Page 35 of The Show

I shrugged to myself. “Nothing! I was trying to upload some logos like you’d showed me, and it disappeared. It’s gone. I’m staring at a bunch of code in the corner of my screen.”

I heard the honking of traffic followed by yelling, before the background noise muffled slightly.

“Are you in your office?”

“Yep.”

“Okay, sit tight, I can be there in thirty minutes. I just need to grab my bike.”

I sighed, embarrassed yet relieved that once again, Josh was about to save my ass. “Thank you.”

Momentarily forgetting I was sitting on a large cardboard box instead of a chair, I leaned back and sunk straight through the tape and onto the contents below, deep enough that it took me a minute to unwedge myself. I moved to the more solid and safer option – the floor – and looked around.

My office. Huh.

Sometimes I really didn’t know what I’d been thinking when I’d given my two-weeks’ notice at Frolick and Blue. I’d had a great job there. I’d finished college and entered its graduate program, busting my ass enough to move quickly through the ranks, and for the last year I’d run my own division within the company, managing accounts close to five million dollars a year in revenue. I wasn’t saving lives, but I was proud of it. I was changing the world in my own way, by helping brands make better choices for their customers. Making them happier.

Urgh, I sounded like a billboard.

Yet six months ago, something began niggling at me. The Sunday blues had begun to make an appearance and I enjoyed going to work less. I’d felt unsettled. Less satisfied. Unfulfilled.

Too safe. Bored, even.

I was on a hamster wheel that didn’t have an exit sign.

I’d mentioned it once to my parents during brunch when they’d asked me how work was, but my mom’s solution was to find a boyfriend and get married. If I was planning a wedding, I wouldn’t be bored. I never brought it up with her again.

My dad was more supportive.

He’d said he’d felt like that once. He’d studied medicine at Johns Hopkins, but didn’t love it. By his third year of residency, he was so burned out he didn’t know what to do with himself, so he put his studies on hold for a year to recuperate and ‘figure his shit out’ as he put it.

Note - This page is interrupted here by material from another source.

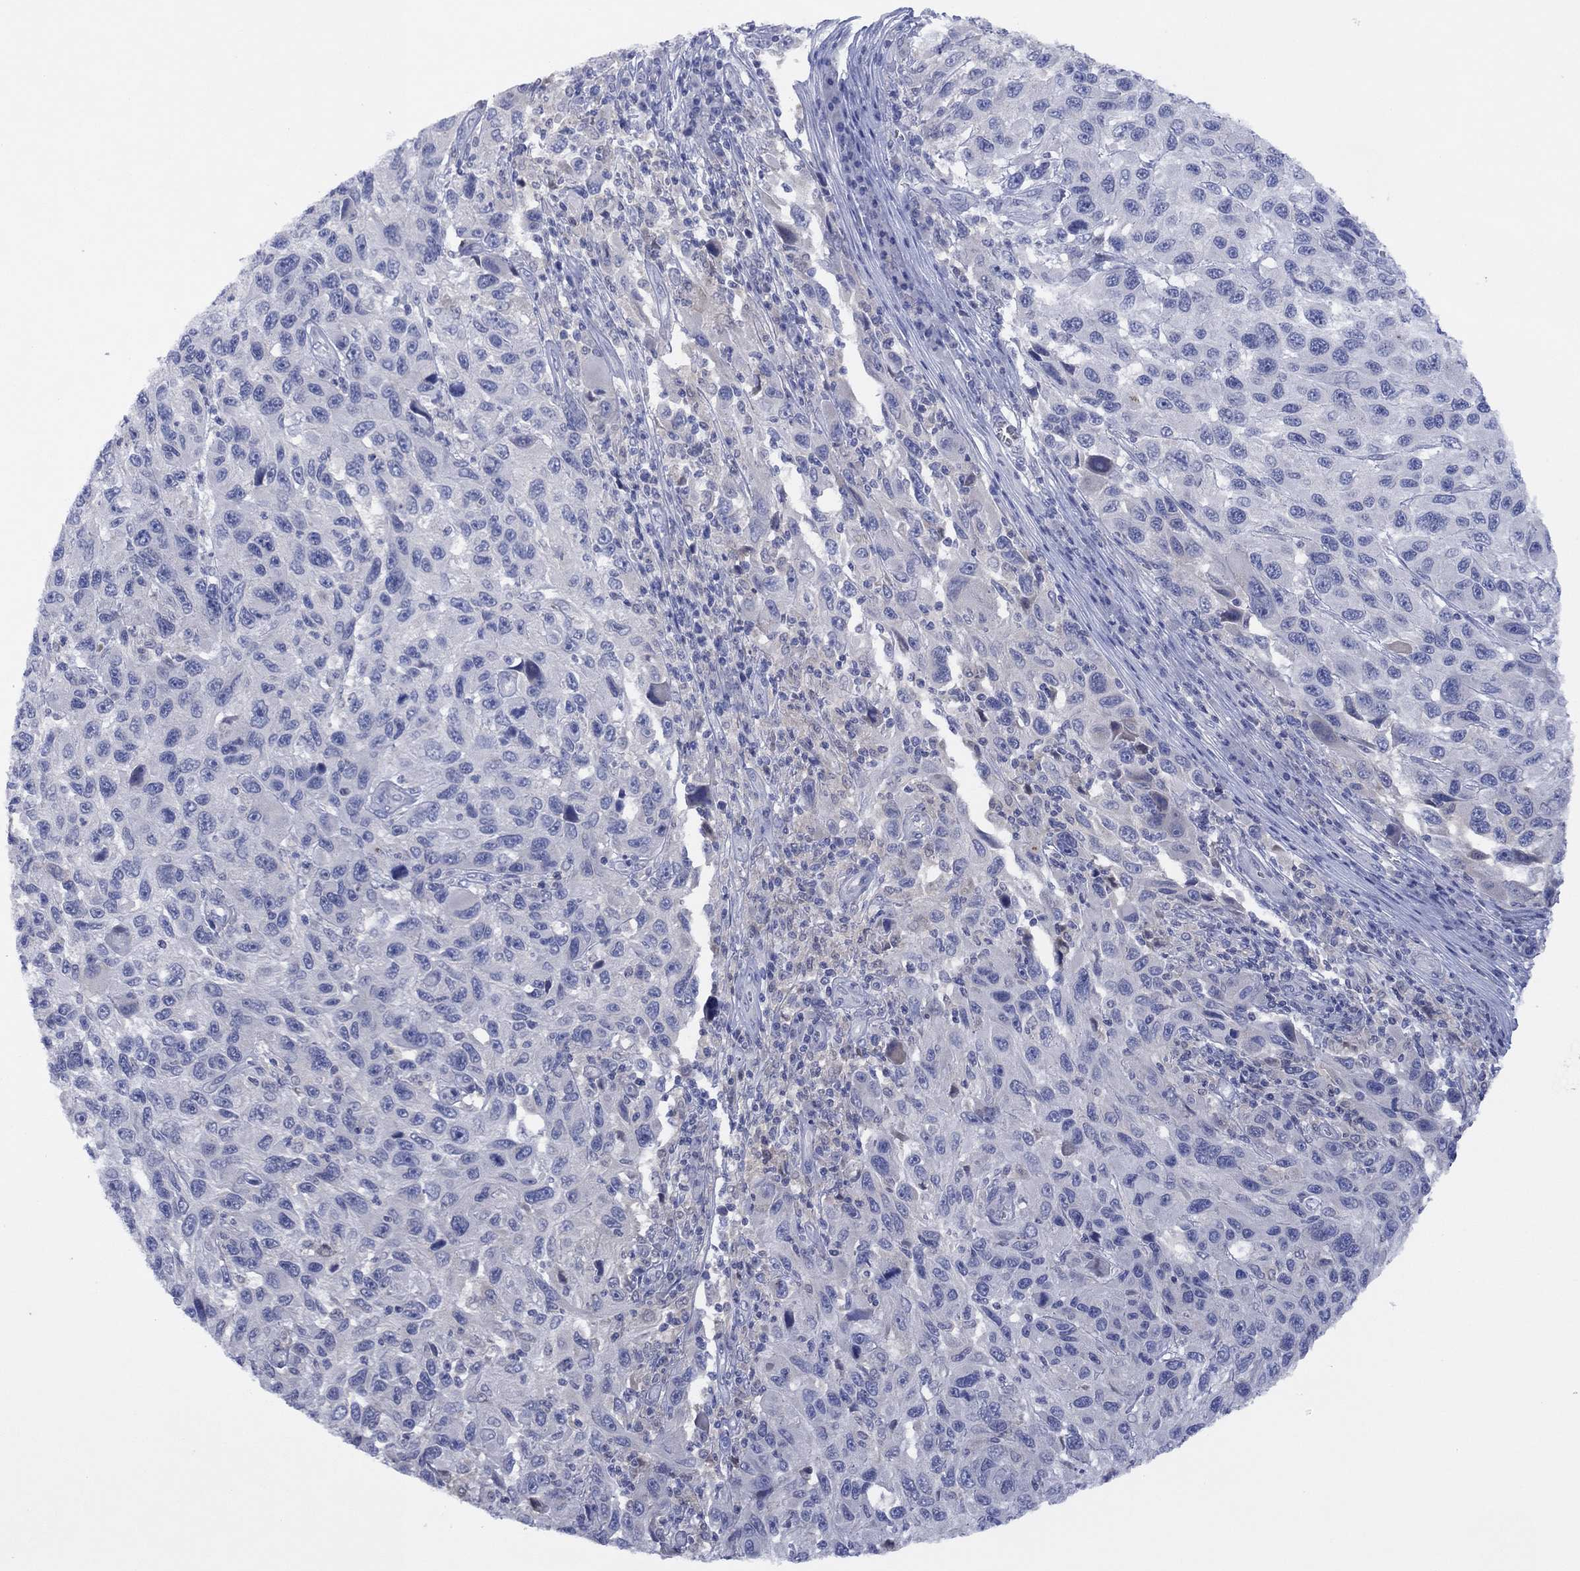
{"staining": {"intensity": "negative", "quantity": "none", "location": "none"}, "tissue": "melanoma", "cell_type": "Tumor cells", "image_type": "cancer", "snomed": [{"axis": "morphology", "description": "Malignant melanoma, NOS"}, {"axis": "topography", "description": "Skin"}], "caption": "Tumor cells show no significant protein expression in melanoma.", "gene": "CYP2B6", "patient": {"sex": "male", "age": 53}}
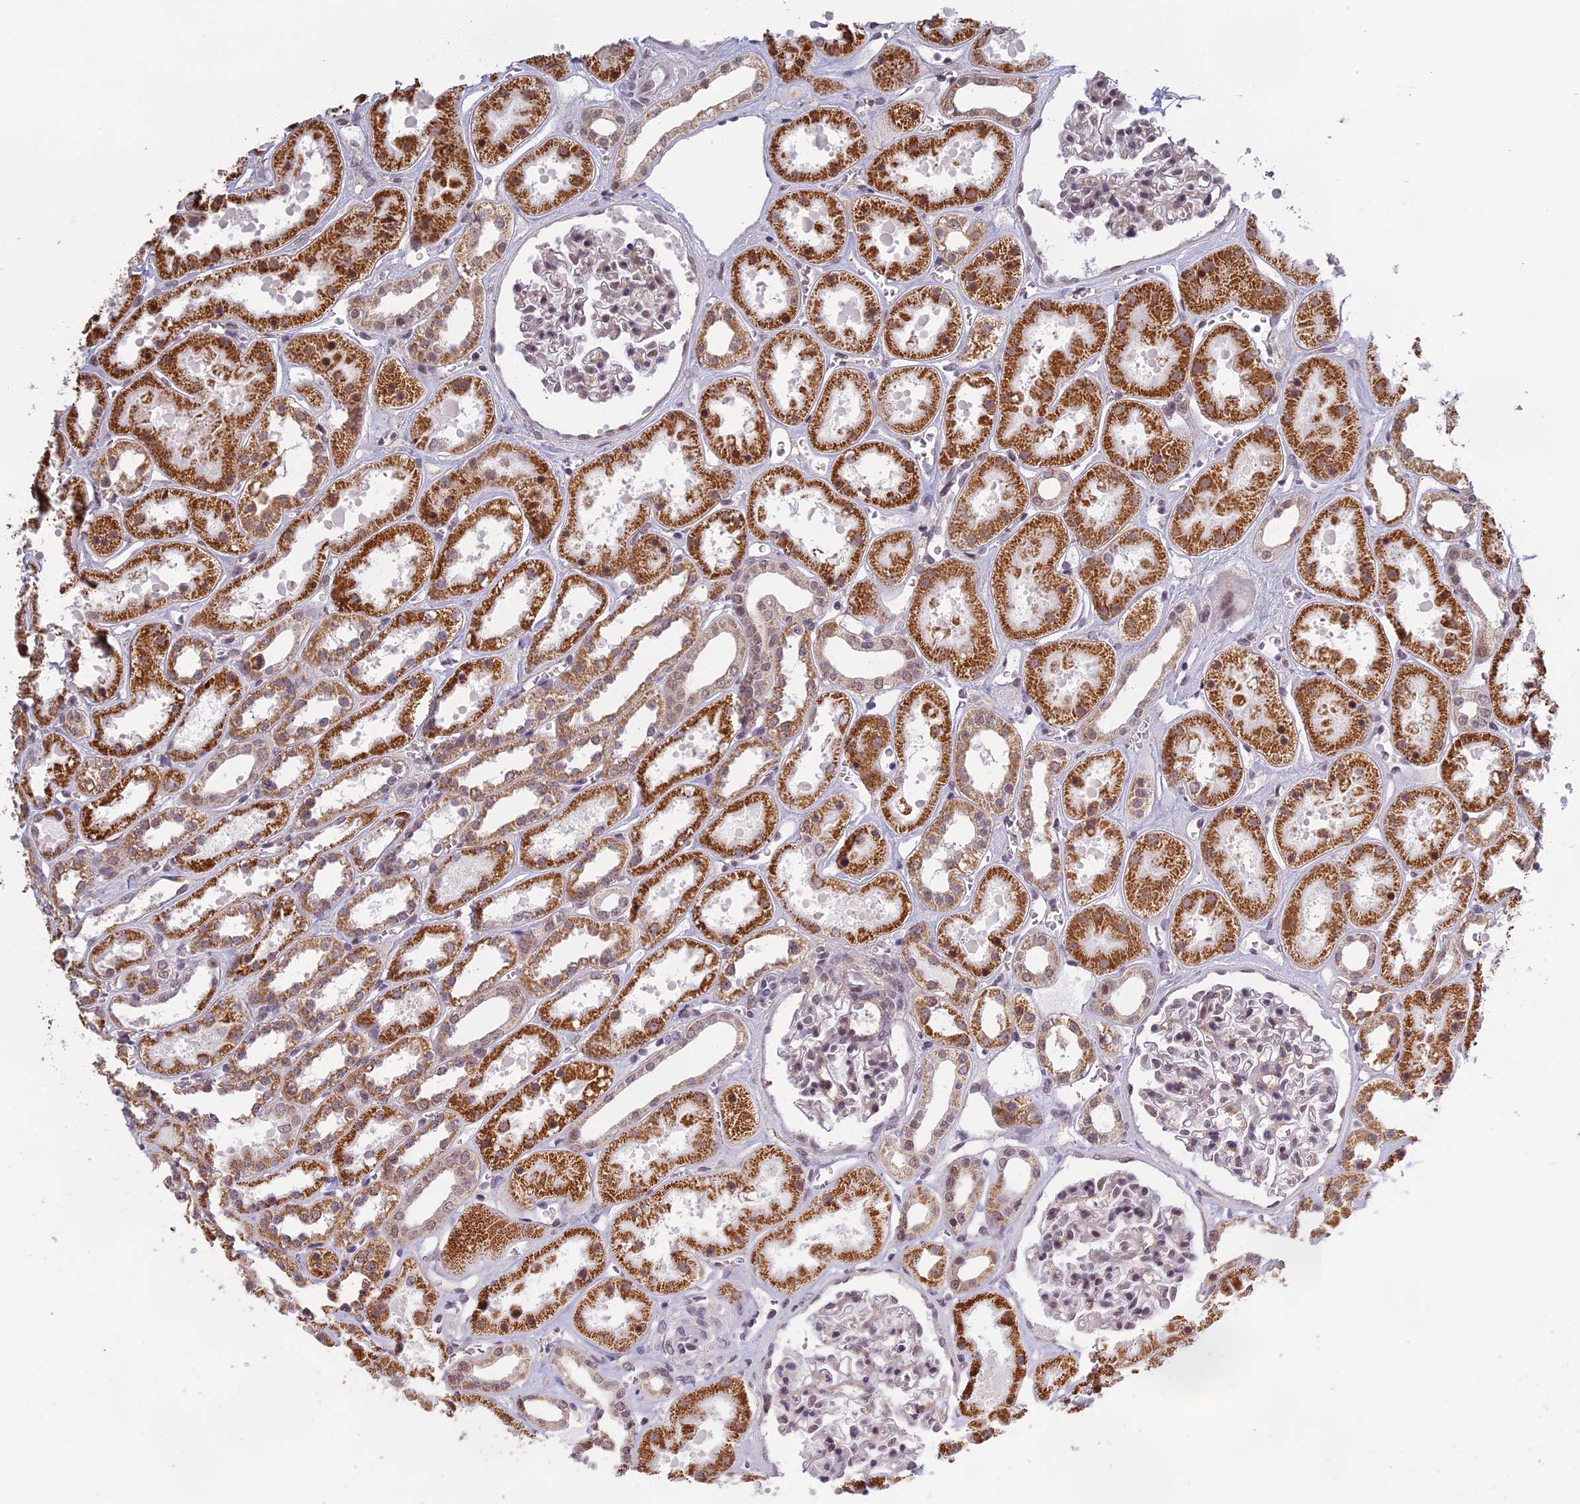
{"staining": {"intensity": "weak", "quantity": "<25%", "location": "nuclear"}, "tissue": "kidney", "cell_type": "Cells in glomeruli", "image_type": "normal", "snomed": [{"axis": "morphology", "description": "Normal tissue, NOS"}, {"axis": "topography", "description": "Kidney"}], "caption": "There is no significant positivity in cells in glomeruli of kidney. The staining is performed using DAB (3,3'-diaminobenzidine) brown chromogen with nuclei counter-stained in using hematoxylin.", "gene": "MORF4L1", "patient": {"sex": "female", "age": 41}}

He never went back. Instead, once he’d caught up on sleep, he’d noticed a gap in the market for reasonably priced, well-made medical equipment, and that was how he came to build his company - Meditech.

It wasn’t glamorous, but Meditech had grown into the biggest manufacturer and exporter of medical equipment in the United States. His company literally saves lives. Meditech is the preferred supplier to all of Shepherd Holdings health divisions, along with hundreds of other companies, large and small, across the States. Meditech also supplies the US Armed Forces for all its work overseas. And just like Shepherd Holdings, Meditech is a family run and owned company. My brothers work there, several of my cousins work there, yet while I admired everything they did, the sales of medical supply equipment wasn’t really the life for me.

Not my calling.

Instead, I’d majored in marketing and communications at Brown, and then studied for an MBA while Lauren was finishing her medical degree. And I’d loved it, every second. I loved communications. I loved learning about the history of brands, the evolution, the creativity of building a brand from scratch, making people take notice, pay attention and listen.

And it was during the conversation with my dad that he suggested maybe I should give it a go myself.

Build my own brand from scratch.

One late night dinner with Lauren later, where I’d relayed everything he’d said and she agreed wholeheartedly, I’d handed my notice in.

And now here I was. Sitting on the floor in an office I’d rented in a shared workspace building, with a broken website and no clients, and a thousand business cards.

Definitely not the success of the movie girls.

My phone buzzed across the room and I managed to get there on my hands and knees before it stopped ringing.

“Hey,”

“Hey, how’s it going? Website fixed yet?” Lauren’s voice echoed slightly over the loudspeaker.

“No,” I sighed. “Josh is on his way over again. The guy must think I’m either a moron, or I want to date him so I’m coming up with excuses to see him. Laurie, I’m not sure I’m cut out for this.”

I started picking at the tape hanging off the side of the box, this one filled with my work that I’d technically stolen from Frolick and Blue, but I’d wanted something as a reminder of what I was capable of.